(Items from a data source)
·····
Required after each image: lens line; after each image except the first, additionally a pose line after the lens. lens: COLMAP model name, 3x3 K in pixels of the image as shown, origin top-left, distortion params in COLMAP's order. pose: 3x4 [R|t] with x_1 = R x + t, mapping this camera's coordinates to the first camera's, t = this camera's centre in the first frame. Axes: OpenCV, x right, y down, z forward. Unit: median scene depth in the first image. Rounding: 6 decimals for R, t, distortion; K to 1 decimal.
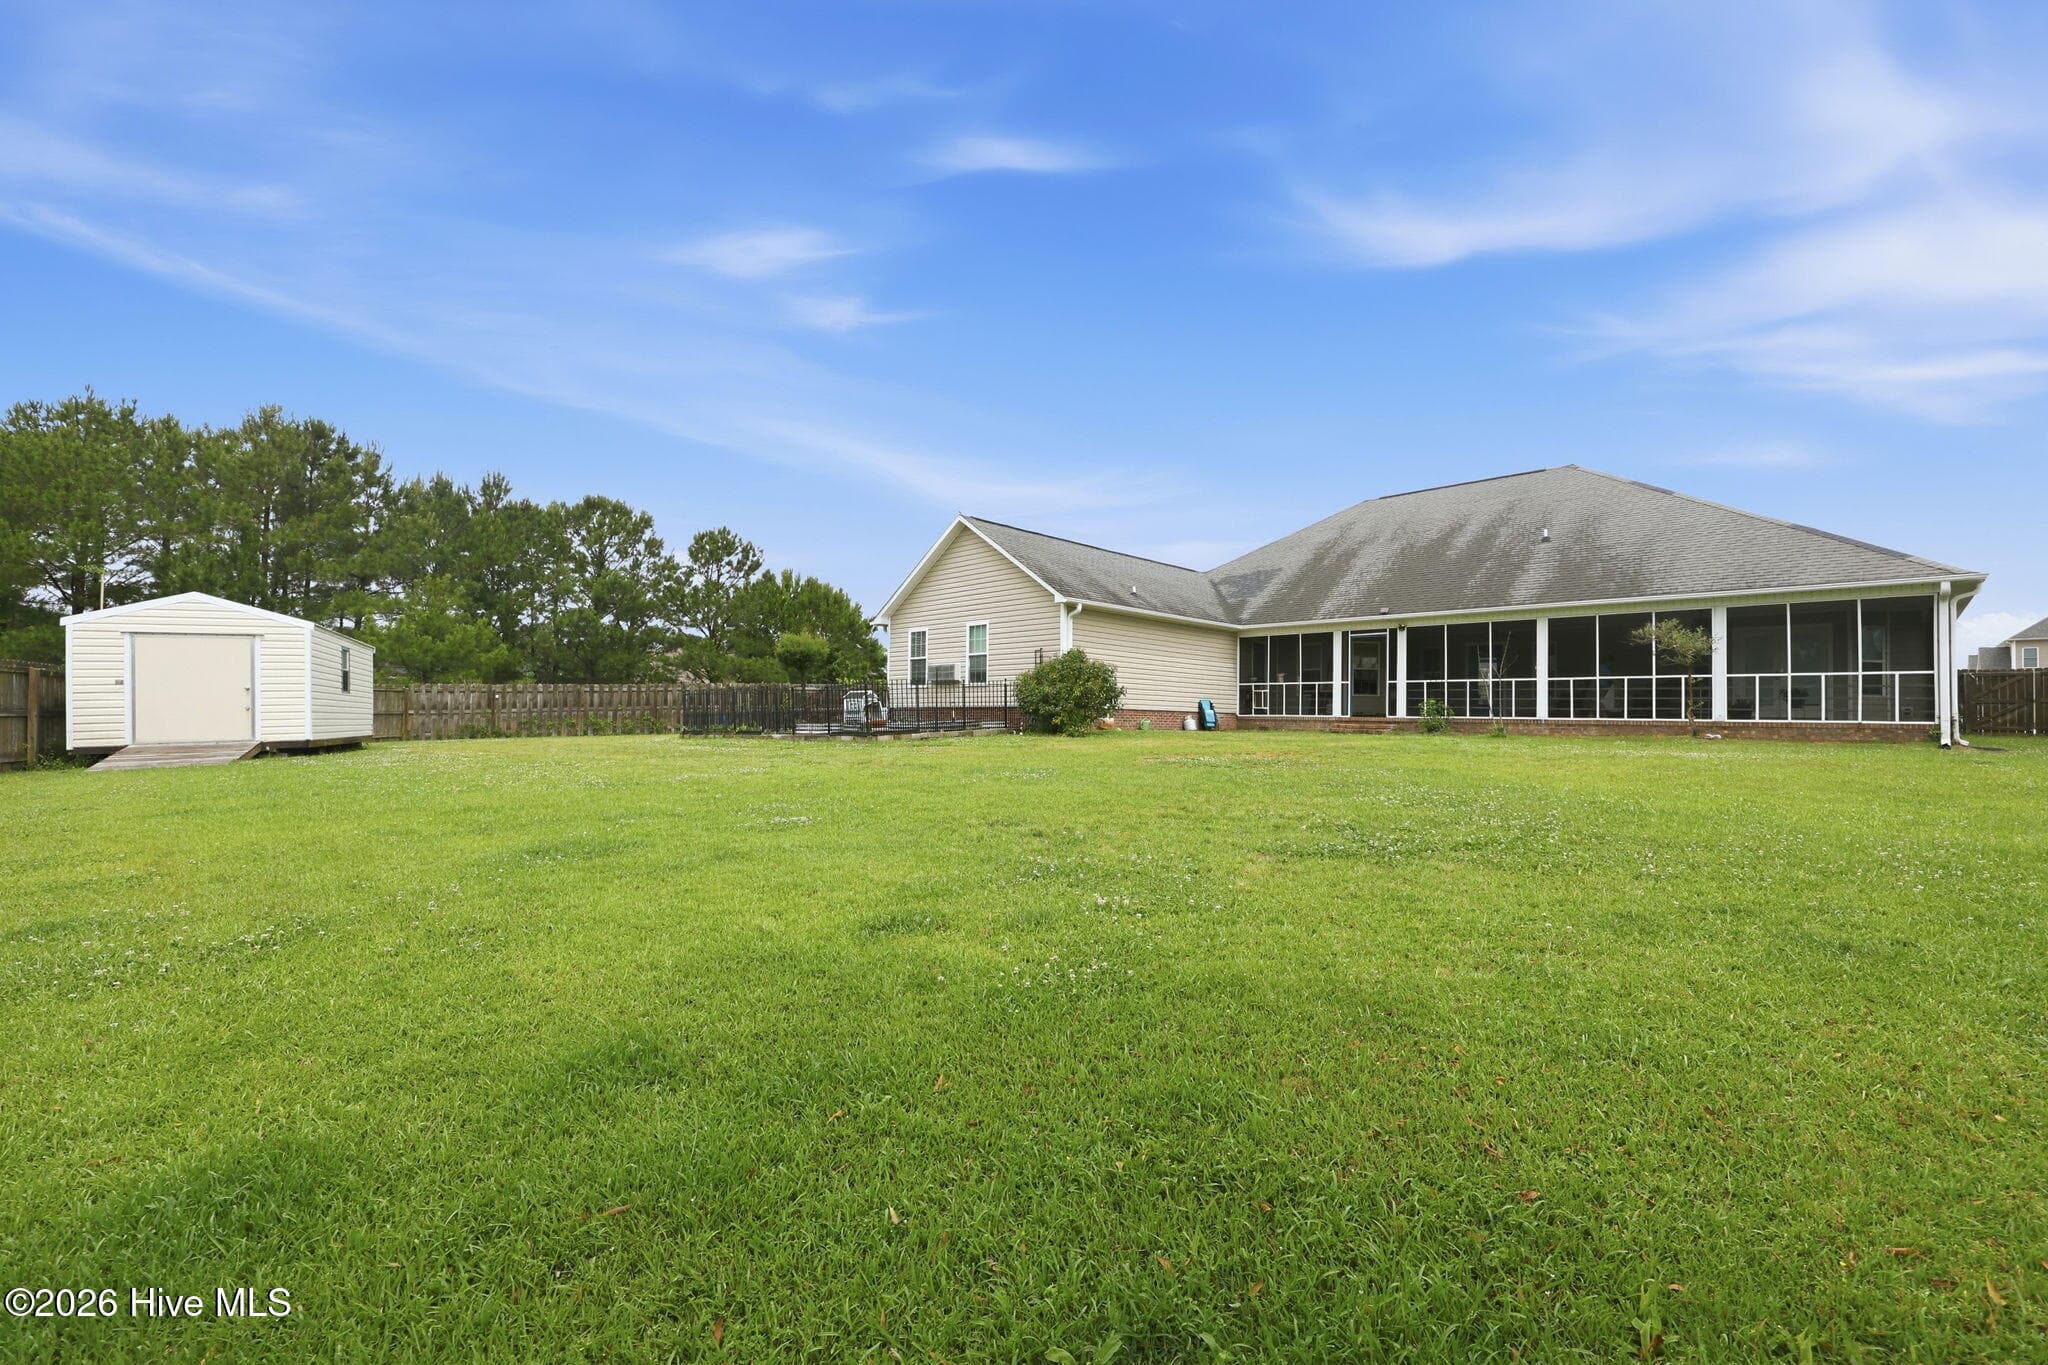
lens RADIAL K [[840.7, 0, 1035.2], [0, 840.7, 700.7], [0, 0, 1]] dist [0.000685, -0.000080]
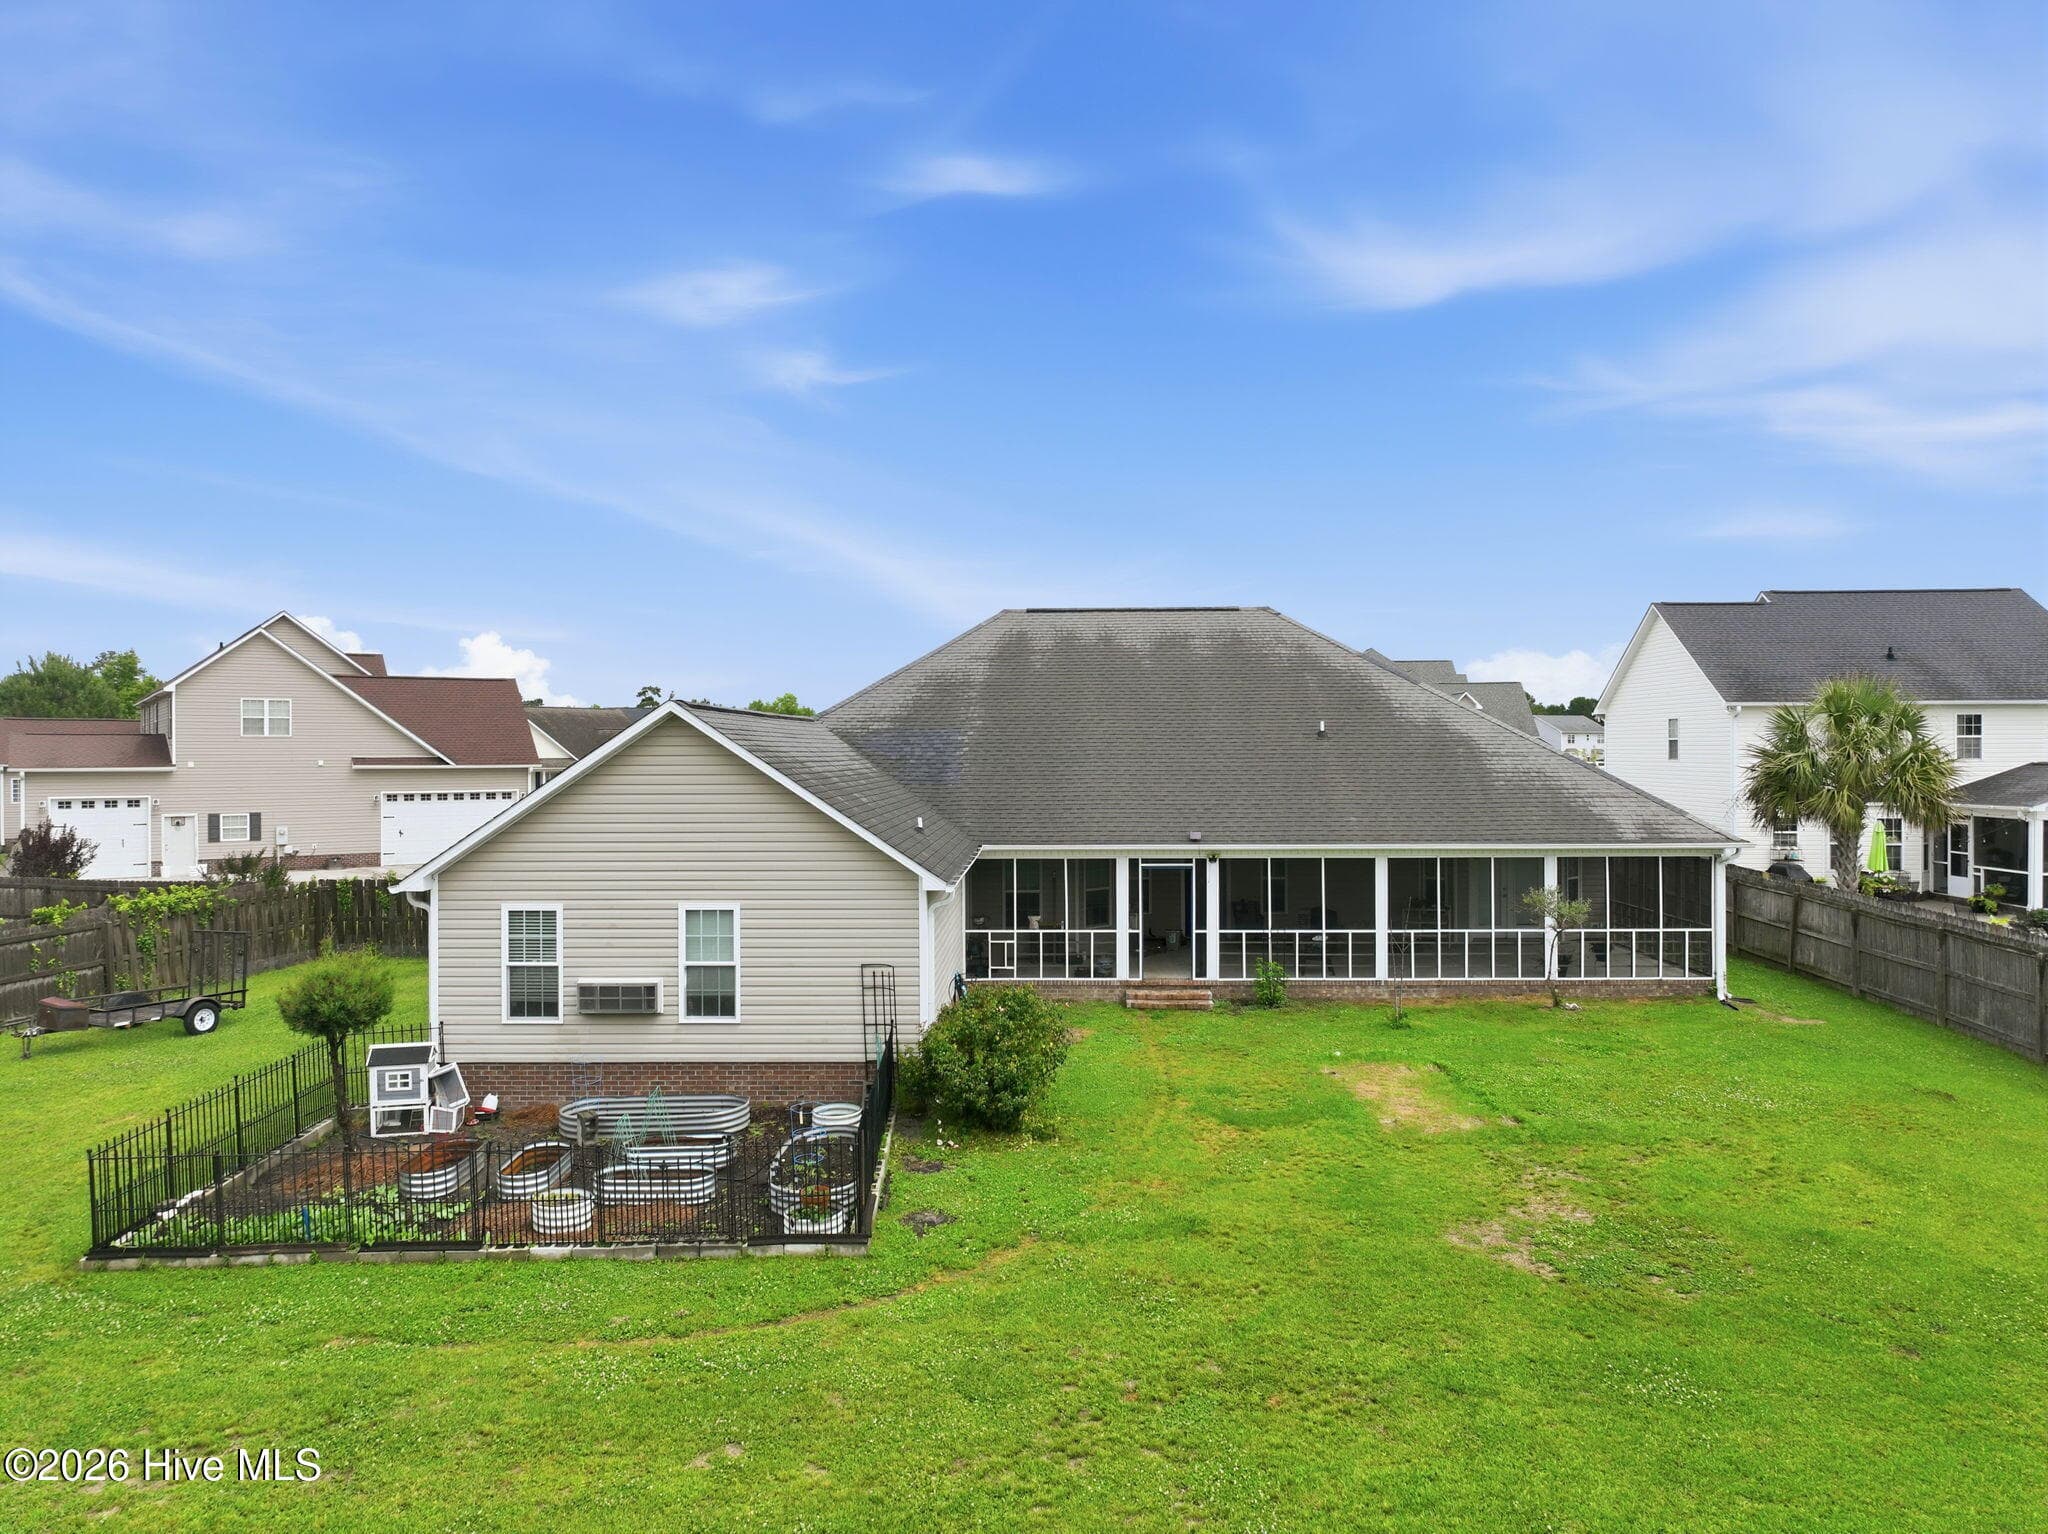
lens RADIAL K [[1435.5, 0, 1026.0], [0, 1435.5, 757.3], [0, 0, 1]] dist [0.001680, 0.011910]
pose [[0.735466, -0.020040, 0.677265, -0.516031], [0.002956, 0.999648, 0.026370, -0.201408], [-0.677555, -0.017392, 0.735266, 0.179581]]
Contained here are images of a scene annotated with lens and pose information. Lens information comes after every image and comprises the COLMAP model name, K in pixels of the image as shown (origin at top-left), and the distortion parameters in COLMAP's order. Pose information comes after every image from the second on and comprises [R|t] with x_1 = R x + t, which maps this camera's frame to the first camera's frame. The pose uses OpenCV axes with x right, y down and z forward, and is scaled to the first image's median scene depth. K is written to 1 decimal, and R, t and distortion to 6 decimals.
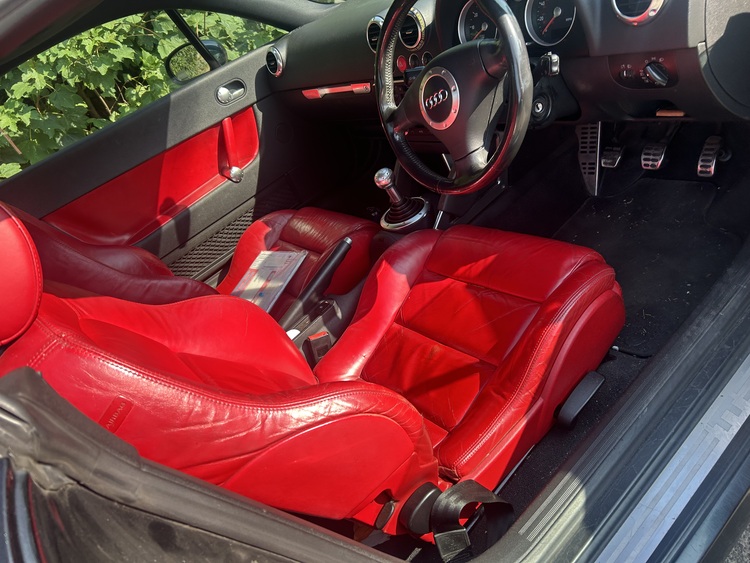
lens RADIAL K [[572.5, 0, 375.5], [0, 572.5, 277.8], [0, 0, 1]] dist [0.034709, -0.025827]
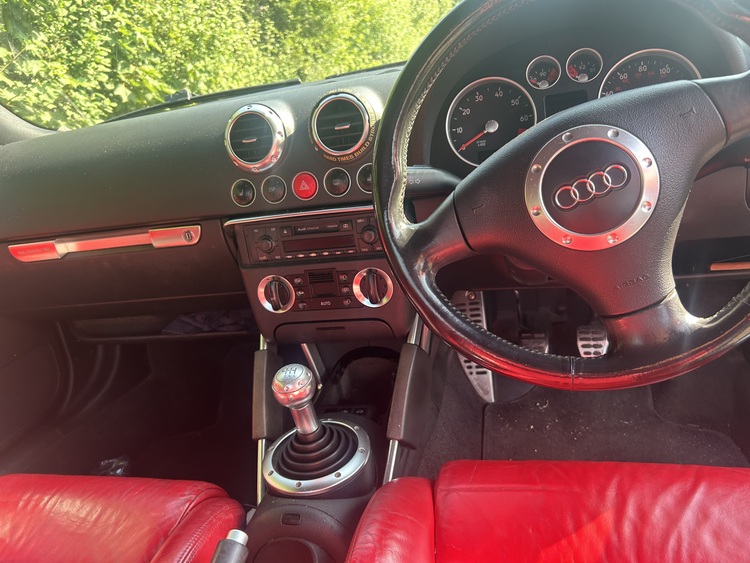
·····
# Activity
Output every line of the listing as a numbered list, leaving out blank lines and the pictures.

# Task answer
1. Required after each image: lens line; after each image except the first, additionally a pose line after the lens. lens: COLMAP model name, 3x3 K in pixels of the image as shown, origin top-left, distortion params in COLMAP's order. pose: 3x4 [R|t] with x_1 = R x + t, mapping this camera's coordinates to the first camera's, t = this camera's centre in the first frame. Axes: OpenCV, x right, y down, z forward. Unit: median scene depth in the first image. Rounding: 6 decimals for R, t, distortion; K to 1 decimal.
2. lens RADIAL K [[840.7, 0, 1035.2], [0, 840.7, 700.7], [0, 0, 1]] dist [0.000685, -0.000080]
3. lens RADIAL K [[1435.5, 0, 1026.0], [0, 1435.5, 757.3], [0, 0, 1]] dist [0.001680, 0.011910]
4. pose [[0.735466, -0.020040, 0.677265, -0.516031], [0.002956, 0.999648, 0.026370, -0.201408], [-0.677555, -0.017392, 0.735266, 0.179581]]
5. Contained here are images of a scene annotated with lens and pose information. Lens information comes after every image and comprises the COLMAP model name, K in pixels of the image as shown (origin at top-left), and the distortion parameters in COLMAP's order. Pose information comes after every image from the second on and comprises [R|t] with x_1 = R x + t, which maps this camera's frame to the first camera's frame. The pose uses OpenCV axes with x right, y down and z forward, and is scaled to the first image's median scene depth. K is written to 1 decimal, and R, t and distortion to 6 decimals.
6. lens RADIAL K [[572.5, 0, 375.5], [0, 572.5, 277.8], [0, 0, 1]] dist [0.034709, -0.025827]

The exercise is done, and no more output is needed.